Soon after Opportunity landed, it discovered similar spheres. The scientists nicknamed them blueberries and soon they discovered that they were rich on hematite. Those were evidence of a Mars' past full of water. But these spheres — which are 3 millimeters in diameter — are nothing like that.

Found in the Kirkwood outcrop, in the western rim of Endeavour Crater, these spherules' composition is completely different from the old Martian blueberries. Scientists still don't know how they got there and what they are supposed to be, says Squyres:

They are different in concentration. They are different in structure. They are different in composition. They are different in distribution. So, we have a wonderful geological puzzle in front of us. We have multiple working hypotheses, and we have no favourite hypothesis at this time. It's going to take a while to work this out, so the thing to do now is keep an open mind and let the rocks do the talking.

In the image you can also see spheres that have been eroded, showing a concentric internal structure. Researchers are now conducting more tests, trying to come up with an explanation on what these may be and how they got there.

But perhaps they already got the answer in Squyres' own words: "they seem to be crunchy on the outside, and softer in the middle." Obviously, Martians knew how to make chocolate Krispies cakes. [NASA]


Comments

    I'm no scientist, but even I can tell that is some bubble that formed under the surface and some burst and others did not manage to overcome surface tension.
    Duh!

      I love it! I read that article and scrolled down wondering how long it would take somebody to tell us all exactly what it is and what NASA are missing.

      And by the way, saying it looks like bubbles and some popped bubbles is not an explanation of what they are.

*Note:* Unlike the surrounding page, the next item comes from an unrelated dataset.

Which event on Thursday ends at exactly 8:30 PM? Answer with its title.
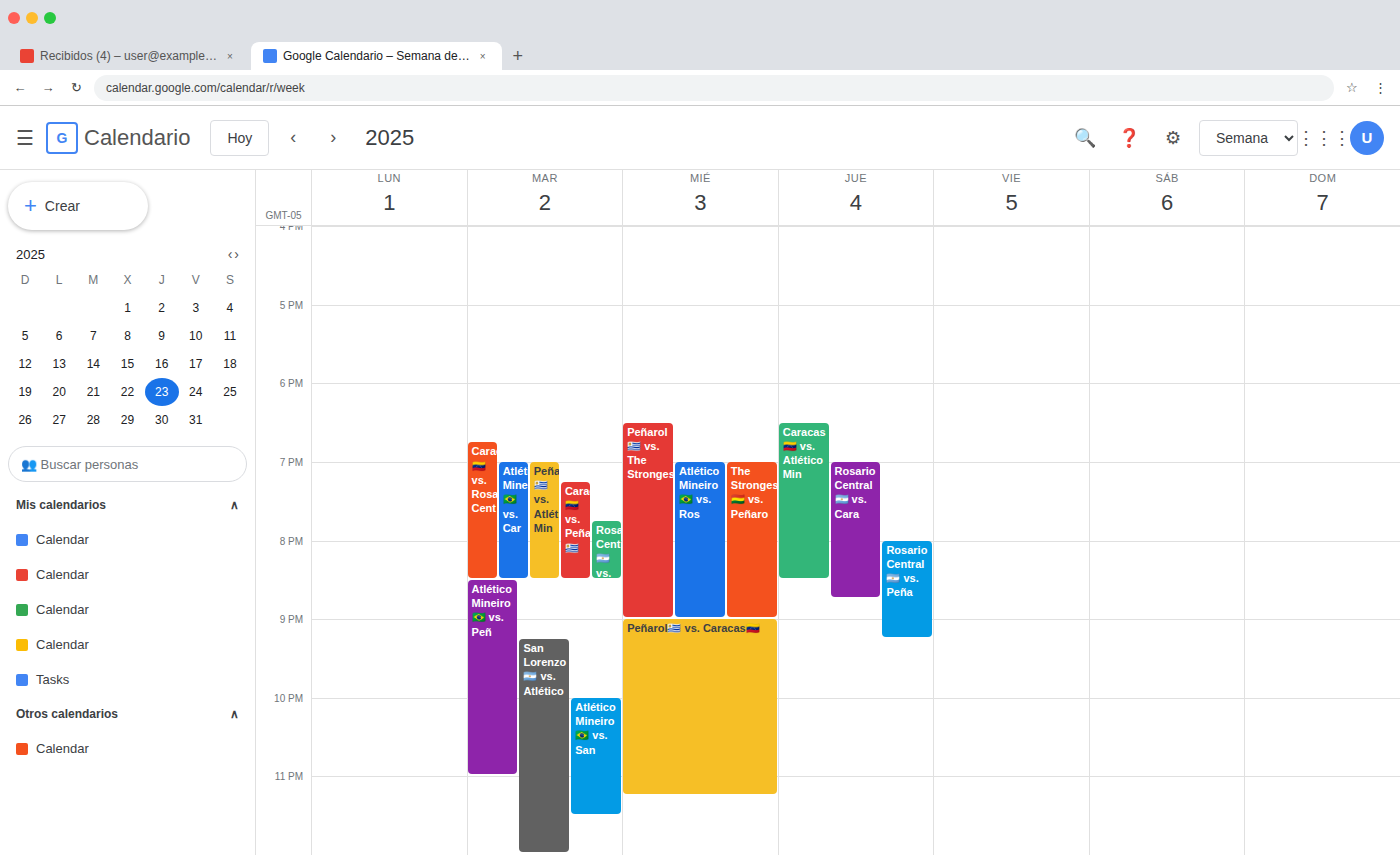
"Caracas🇻🇪 vs. Atlético Min"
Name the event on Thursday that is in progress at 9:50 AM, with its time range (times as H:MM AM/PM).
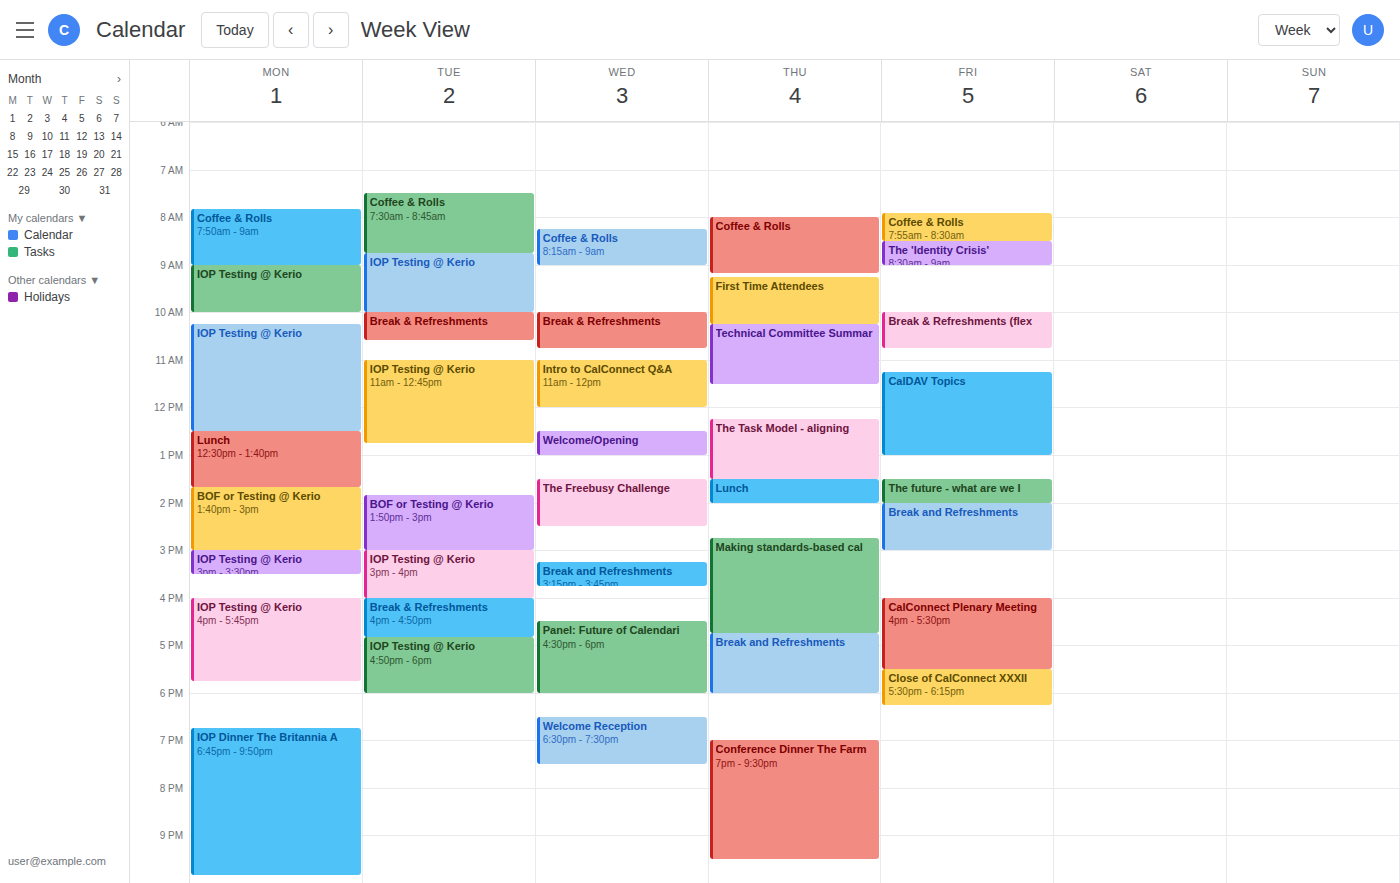
"First Time Attendees", 9:15 AM to 10:15 AM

    The interesting thing in the picture is the top, left of middle spherule with fibers? Fibers most of the time are organic but there is probably a simple explanation, what though ?
    On a second look it could be just shadows.

    Biker, with such insight you will be contacted by NASA soon and offered a position. ;)

    Am I the only geologist who reads giz??

    http://en.wikipedia.org/wiki/Pisolite

      Heh, nice pickup, maybe you should send the link to NASA.! Seems like the most logical answer to me too. :)

        The mystery isn't what they are, more so how they were formed. These rocks on earth took hundreds of thousands of years to form, while in a wet slurry. So this picture in anecdotal evidence that Mars was wet.

        On Earth, channel iron deposits are formed by accumulation of massive deposits of what is generally referred to as “pisolite iron gravels”, which are ooids and pisoids of goethite. CIDs were initially considered to be analogous to accumulations of pisolite gravels within palaeochannels via sedimentary means. Modern evidence points to an in-situ formation of the classic pisoilitic textures.

        Nathan: rocks are made up of minerals like a lego house is made up of lego bricks.

      you could be CJ and yes.. I think you've solved the mystery for NASA

      Make sure to send them a bill for $1,000,000,000.00 to cover your expenses and all ;)

      They're not rocks, they're minerals.

    Areological puzzle. Not geological. Geo refers to earth, following form, Ares is the Greek name for Mars.

      Oh Snap !

      Actually in the scientific community, Areology is encompassed by geology.

    If you look hard enough at the top middle section, you'll see someone giving you the finger in one of the bubbles.

    Melange: The spice extends life. The spice expands consciousness. The spice is vital to space travel.

    I'm still no scientist and stand by my observation.
    Did NASA not spend millions on developing a pen that will work in zero gravity? Then USSR astronauts just resorted to pencils? Genius?
    I'm just saying.

      In zero gravity, the conductive graphite dust from pencils can float around the chamber and get into delicate electronics as well as into people's eyes causing irritation. That's why the US developed a zero-G pen.